Вот, оказывается, что больше всего меня волнует, что не со мной, а с моим врагом. Всё. Табу. Я же обещал. И что я зациклился на этом сладострастии? Чем оно, хвалёное, отличается от удовольствия, получаемого при обыкновенном чихе? Отличие небольшое и всего лишь только по двум параметрам: по интенсивности и по продолжительности. И из-за этого люди ломают копья, дерутся на дуэли, кончают жизнь самоубийством, убивают и мучаются от ревности. Глупые люди, глупая жизнь! Девять дней тому назад Эмма хихикала под Лапшой, а сегодня не обмолвилась о нём ни одним словом. Словно его и не было в её жизни. Но, может быть, она, лёжа подо мной, сравнивала нас и думала о нём?
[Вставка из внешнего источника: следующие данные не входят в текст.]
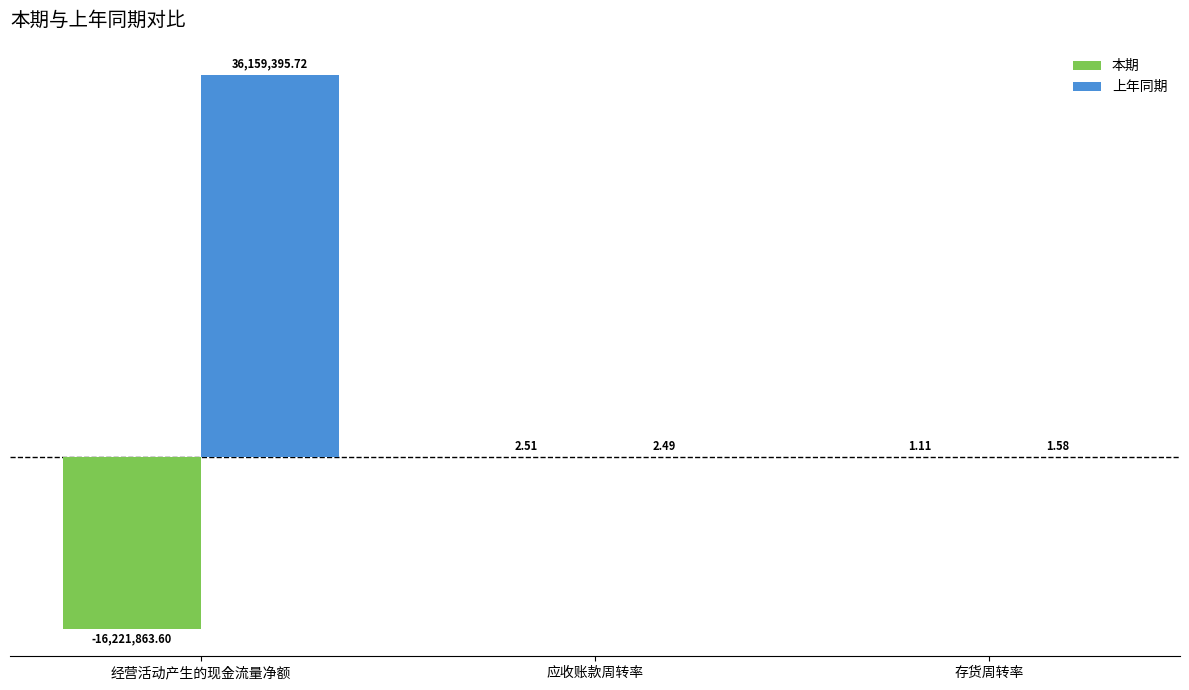

Where is 上年同期 nearest to the value 18079698?

应收账款周转率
Не от того ли она была сегодня столь серьёзна? Кто знает? «Сын мой! бойся женской любви, бойся этого счастья, этой отравы». Ещё один раз, Иван Сергеевич, вы сунетесь, когда вас об этом не просят, мне под руку с вашими патетически-отчаянными воплями, и я порву к такой матери вашу «Первую любовь» на мелкие клочки.
Надо бы закончить повествование описанием природы. Надо бы, но не могу, потому что уже маячат перед глазами крупные чёрные буквы очередного тургеневского перла: «Весёлый свежий ветер гулял над землёю и в меру шумел и играл, всё шевеля и ничего не тревожа». Сам-то хоть понял, Иван Сергеевич, что написал? А может быть, я что-нибудь не понимаю. Ну, конечно, я тупой и ничего не понимаю. Примитивно и чисто механически представляю себе, как ветер шевелит клок сена на месте убиенных героев моего рассказа. Сено шевелится, но не тревожится? Но ведь тревожиться может только одушевлённый предмет. Только он может ощущать тревогу. Тогда так бы и написал певец русской природы: «всё шевеля и никого не тревожа».
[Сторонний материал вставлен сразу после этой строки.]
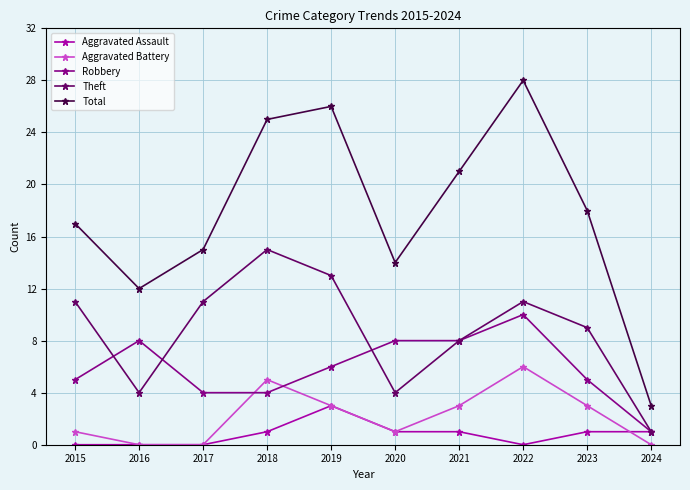

What is the maximum value shown in the chart?

28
Неужели мама права, когда говорит, что я ещё до него не дорос. Неужели он выше моего понимания. Поживём, увидим. Думаю, что никогда из меня не получится гуманитария. А что, если попробовать убогим моим пером описать окружающий меня пейзаж? Ну-ка, ну-ка, и что я вижу в чудном лунном свете? А вижу я…
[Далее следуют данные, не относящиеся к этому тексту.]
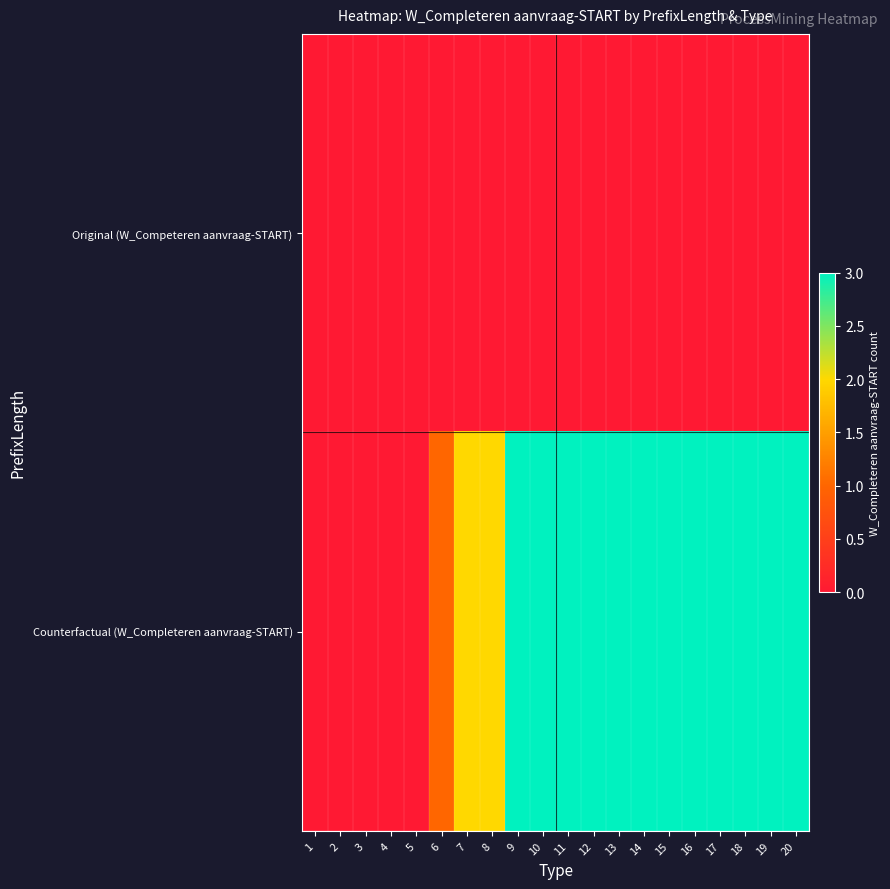

At how many categories does at least one series exceed 1?

14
Грязную зелень лопухов. И не в золотой иванбунинской пыли над жнивьём, а в аспидной угольной и вредоносной необыкновенно. Чахлые умирающие берёзки у подножия угольных отвалов. Сбегает дождевая вода с терриконов и отравляет кислотной жидкостью всё живое, как тут не зачахнуть.
Сортирный запах тлеющего каменного угля. До сих пор не пойму, каким это образом происходит его самовозгорание. Дохлая крыса на дороге. Отвратительно лысый длинный хвост… Запах падали. Тухлятина. Мерзость. Тлен… Кладбищенская тоска. Невыразимая боль раненной навылет души… Беспредельная печаль.
Но завтра – первое сентября, и надо бы нарвать цветов. Я знаю, у кого лучшие в городе георгины.
Перелез через забор в палисадник Горбуновых. Нарвал цветов на хороший букет, сунулся в него лицом, коснувшись губами холодных лепестков. Вдохнул, пытаясь определить запах бутонов для описания природы. Запах едва уловим. Назовём его ненавязчивым. Ненавязчивый до едва ощутимого. А на что он похож? Ну, это задача не для меня. Увольте. Нашли эстета. Сдаюсь. Нет, всё же попытаюсь дать определение. Слушайте: «Влажные холодные бутоны осеннего цветка георгина изумительно пахнут первым днём сентября».
Уходя, взглянул на краснобокие ранетки. Тоской сдавило сердце: «и запах от ноздрей твоих, как от яблоков». Рвать плоды не стал. Слишком терпко. Слишком горько. Слишком…
Опёрся свободной от букета рукой на шершавую перекладину и легко перемахнул через ограду.